Which is greater 3/8 or 3/4?
Understand the Problem
The question is asking to compare the two fractions 3/8 and 3/4 to determine which one has a greater value.
Answer
$\frac{3}{4} > \frac{3}{8}$
Answer for screen readers
The fraction $\frac{3}{4}$ is greater than $\frac{3}{8}$.
Steps to Solve
- Find a Common Denominator
To compare the fractions $\frac{3}{8}$ and $\frac{3}{4}$, we need a common denominator. The denominators are 8 and 4. The least common multiple of 8 and 4 is 8.
- Convert the Fractions
Next, we convert $\frac{3}{4}$ into a fraction with a denominator of 8. We can do this by multiplying the numerator and the denominator by 2:
$$ \frac{3}{4} = \frac{3 \times 2}{4 \times 2} = \frac{6}{8} $$
- Compare the Fractions
Now we have two fractions with the same denominator:
- $\frac{3}{8}$
- $\frac{6}{8}$
Since 6 is greater than 3, we conclude that:
$$ \frac{3}{8} < \frac{6}{8} $$
This means $\frac{3}{4}$ is greater than $\frac{3}{8}$.

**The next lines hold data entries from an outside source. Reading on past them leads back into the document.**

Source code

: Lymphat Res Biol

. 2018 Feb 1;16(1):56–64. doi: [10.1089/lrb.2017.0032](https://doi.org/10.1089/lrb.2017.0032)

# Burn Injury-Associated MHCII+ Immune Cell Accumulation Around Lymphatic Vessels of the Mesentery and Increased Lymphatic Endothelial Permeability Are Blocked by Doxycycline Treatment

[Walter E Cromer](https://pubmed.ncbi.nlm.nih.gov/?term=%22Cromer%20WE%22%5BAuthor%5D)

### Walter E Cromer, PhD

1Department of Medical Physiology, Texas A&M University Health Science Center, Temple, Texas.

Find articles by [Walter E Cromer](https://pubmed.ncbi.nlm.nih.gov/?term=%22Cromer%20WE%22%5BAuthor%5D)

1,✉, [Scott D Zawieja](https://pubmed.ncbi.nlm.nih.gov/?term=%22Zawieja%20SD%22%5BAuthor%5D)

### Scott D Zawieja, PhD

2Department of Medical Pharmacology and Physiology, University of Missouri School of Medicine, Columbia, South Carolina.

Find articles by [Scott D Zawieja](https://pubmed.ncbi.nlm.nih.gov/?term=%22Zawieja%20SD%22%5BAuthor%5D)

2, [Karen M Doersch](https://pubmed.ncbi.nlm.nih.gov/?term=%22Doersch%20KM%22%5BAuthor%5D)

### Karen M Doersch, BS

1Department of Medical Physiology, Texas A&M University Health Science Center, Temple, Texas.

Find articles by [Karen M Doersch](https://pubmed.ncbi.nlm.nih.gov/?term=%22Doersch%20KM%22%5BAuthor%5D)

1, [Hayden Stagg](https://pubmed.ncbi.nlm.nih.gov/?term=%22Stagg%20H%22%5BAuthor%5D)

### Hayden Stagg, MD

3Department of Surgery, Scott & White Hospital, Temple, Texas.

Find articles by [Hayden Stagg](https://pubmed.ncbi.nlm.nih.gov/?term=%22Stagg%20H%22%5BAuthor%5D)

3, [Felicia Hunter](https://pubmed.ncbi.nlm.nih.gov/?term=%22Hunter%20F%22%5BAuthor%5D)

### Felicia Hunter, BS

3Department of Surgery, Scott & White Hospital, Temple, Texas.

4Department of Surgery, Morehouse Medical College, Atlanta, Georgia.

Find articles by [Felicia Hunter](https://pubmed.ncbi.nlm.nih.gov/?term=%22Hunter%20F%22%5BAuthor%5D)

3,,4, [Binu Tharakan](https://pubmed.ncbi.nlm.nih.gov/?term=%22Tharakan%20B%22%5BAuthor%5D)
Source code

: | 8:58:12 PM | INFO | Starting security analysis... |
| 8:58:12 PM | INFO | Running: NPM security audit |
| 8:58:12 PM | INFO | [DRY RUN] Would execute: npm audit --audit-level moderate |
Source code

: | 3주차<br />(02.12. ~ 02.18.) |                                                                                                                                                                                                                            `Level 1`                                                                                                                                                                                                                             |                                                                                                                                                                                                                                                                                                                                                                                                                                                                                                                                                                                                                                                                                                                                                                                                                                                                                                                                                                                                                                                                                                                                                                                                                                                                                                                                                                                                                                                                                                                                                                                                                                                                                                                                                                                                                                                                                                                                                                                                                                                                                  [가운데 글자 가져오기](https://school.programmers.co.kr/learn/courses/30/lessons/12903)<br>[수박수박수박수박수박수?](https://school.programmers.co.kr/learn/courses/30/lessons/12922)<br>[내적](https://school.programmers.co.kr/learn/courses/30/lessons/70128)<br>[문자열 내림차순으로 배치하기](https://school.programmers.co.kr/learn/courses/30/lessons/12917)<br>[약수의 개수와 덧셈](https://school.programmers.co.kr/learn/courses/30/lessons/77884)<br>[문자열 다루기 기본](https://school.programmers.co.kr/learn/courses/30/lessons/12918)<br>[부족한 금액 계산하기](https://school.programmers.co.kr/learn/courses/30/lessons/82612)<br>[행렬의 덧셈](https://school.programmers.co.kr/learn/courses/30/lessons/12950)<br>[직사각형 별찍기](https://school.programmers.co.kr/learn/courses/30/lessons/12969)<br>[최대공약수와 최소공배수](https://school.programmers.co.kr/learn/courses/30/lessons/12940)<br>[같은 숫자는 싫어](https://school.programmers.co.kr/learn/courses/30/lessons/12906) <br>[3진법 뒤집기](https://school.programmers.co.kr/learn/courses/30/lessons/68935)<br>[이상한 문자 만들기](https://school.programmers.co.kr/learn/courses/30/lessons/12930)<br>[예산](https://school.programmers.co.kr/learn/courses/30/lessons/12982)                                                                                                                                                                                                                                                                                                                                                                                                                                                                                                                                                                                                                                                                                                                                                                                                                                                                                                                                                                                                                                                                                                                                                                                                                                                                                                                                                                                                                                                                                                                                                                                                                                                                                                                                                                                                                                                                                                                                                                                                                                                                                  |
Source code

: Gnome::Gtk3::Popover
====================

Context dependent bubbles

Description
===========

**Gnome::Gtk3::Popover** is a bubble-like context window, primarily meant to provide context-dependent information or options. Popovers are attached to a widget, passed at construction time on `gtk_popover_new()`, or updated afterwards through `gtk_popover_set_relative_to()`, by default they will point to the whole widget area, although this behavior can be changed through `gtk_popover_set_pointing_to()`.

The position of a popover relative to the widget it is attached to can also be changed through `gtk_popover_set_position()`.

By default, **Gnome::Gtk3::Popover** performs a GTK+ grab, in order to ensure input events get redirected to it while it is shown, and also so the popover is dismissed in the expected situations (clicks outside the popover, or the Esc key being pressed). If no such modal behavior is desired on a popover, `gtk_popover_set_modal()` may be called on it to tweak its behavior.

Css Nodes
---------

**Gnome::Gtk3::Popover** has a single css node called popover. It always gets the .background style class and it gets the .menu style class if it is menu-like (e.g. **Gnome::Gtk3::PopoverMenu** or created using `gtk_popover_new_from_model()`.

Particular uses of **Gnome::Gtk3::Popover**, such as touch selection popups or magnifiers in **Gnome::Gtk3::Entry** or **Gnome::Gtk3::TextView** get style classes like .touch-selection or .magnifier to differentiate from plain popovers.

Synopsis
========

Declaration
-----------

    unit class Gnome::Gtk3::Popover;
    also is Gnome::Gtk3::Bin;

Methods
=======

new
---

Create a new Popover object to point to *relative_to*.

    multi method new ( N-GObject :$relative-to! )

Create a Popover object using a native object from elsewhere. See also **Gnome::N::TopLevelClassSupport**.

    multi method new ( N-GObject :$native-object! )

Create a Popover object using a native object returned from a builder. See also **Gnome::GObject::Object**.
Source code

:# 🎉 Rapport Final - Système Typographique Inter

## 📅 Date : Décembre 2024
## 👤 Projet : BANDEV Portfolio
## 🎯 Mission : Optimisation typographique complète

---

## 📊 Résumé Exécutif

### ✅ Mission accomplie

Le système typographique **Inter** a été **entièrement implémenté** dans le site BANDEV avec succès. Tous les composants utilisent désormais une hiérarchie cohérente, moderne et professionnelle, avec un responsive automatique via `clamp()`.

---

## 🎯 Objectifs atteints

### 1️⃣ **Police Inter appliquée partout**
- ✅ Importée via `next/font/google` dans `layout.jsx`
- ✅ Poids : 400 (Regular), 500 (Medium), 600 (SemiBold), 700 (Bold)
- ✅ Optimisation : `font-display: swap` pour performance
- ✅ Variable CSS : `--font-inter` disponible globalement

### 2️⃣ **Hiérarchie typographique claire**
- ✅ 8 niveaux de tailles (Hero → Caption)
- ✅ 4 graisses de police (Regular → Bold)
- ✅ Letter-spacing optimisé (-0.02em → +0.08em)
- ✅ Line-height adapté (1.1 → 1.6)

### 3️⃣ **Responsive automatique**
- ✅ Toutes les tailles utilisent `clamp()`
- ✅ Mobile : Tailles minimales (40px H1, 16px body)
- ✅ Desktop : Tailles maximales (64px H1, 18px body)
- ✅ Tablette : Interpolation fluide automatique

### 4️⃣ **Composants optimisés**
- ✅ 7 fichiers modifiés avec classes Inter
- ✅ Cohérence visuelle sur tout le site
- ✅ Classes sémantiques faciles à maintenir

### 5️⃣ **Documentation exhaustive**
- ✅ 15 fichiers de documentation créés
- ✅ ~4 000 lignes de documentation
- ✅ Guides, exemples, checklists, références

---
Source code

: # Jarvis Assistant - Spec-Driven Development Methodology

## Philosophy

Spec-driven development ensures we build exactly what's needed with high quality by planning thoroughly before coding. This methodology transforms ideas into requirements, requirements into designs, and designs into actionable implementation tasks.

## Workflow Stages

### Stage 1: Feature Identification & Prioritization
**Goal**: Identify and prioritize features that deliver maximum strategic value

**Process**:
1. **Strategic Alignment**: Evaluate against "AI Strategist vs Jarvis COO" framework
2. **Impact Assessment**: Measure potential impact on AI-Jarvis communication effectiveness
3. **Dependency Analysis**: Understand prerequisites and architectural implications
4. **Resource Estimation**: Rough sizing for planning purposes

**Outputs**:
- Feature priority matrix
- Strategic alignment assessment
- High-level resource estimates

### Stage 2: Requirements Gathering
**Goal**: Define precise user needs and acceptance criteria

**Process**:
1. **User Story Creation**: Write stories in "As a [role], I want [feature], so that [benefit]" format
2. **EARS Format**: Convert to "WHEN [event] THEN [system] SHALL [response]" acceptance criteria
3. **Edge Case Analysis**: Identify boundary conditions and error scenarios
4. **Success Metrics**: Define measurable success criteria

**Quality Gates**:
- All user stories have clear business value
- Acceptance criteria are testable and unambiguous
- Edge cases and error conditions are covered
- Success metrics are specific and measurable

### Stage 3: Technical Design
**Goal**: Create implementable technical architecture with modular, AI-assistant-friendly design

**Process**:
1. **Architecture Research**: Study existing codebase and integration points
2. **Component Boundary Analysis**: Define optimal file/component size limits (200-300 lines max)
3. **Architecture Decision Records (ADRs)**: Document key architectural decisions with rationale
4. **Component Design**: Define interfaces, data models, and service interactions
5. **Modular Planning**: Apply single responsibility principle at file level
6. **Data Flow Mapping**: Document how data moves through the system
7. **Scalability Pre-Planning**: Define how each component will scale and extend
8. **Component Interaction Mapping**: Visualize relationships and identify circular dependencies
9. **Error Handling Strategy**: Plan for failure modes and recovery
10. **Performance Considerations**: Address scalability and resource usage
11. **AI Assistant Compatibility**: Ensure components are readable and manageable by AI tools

The fraction $\frac{3}{4}$ is greater than $\frac{3}{8}$.
More Information
Understanding fractions is essential in math, and comparing them can help in various real-life situations like measuring ingredients in cooking or comparing sizes in construction.
Tips
- Not finding a common denominator before comparing fractions.
- Forgetting to convert both fractions to have the same base for a proper comparison.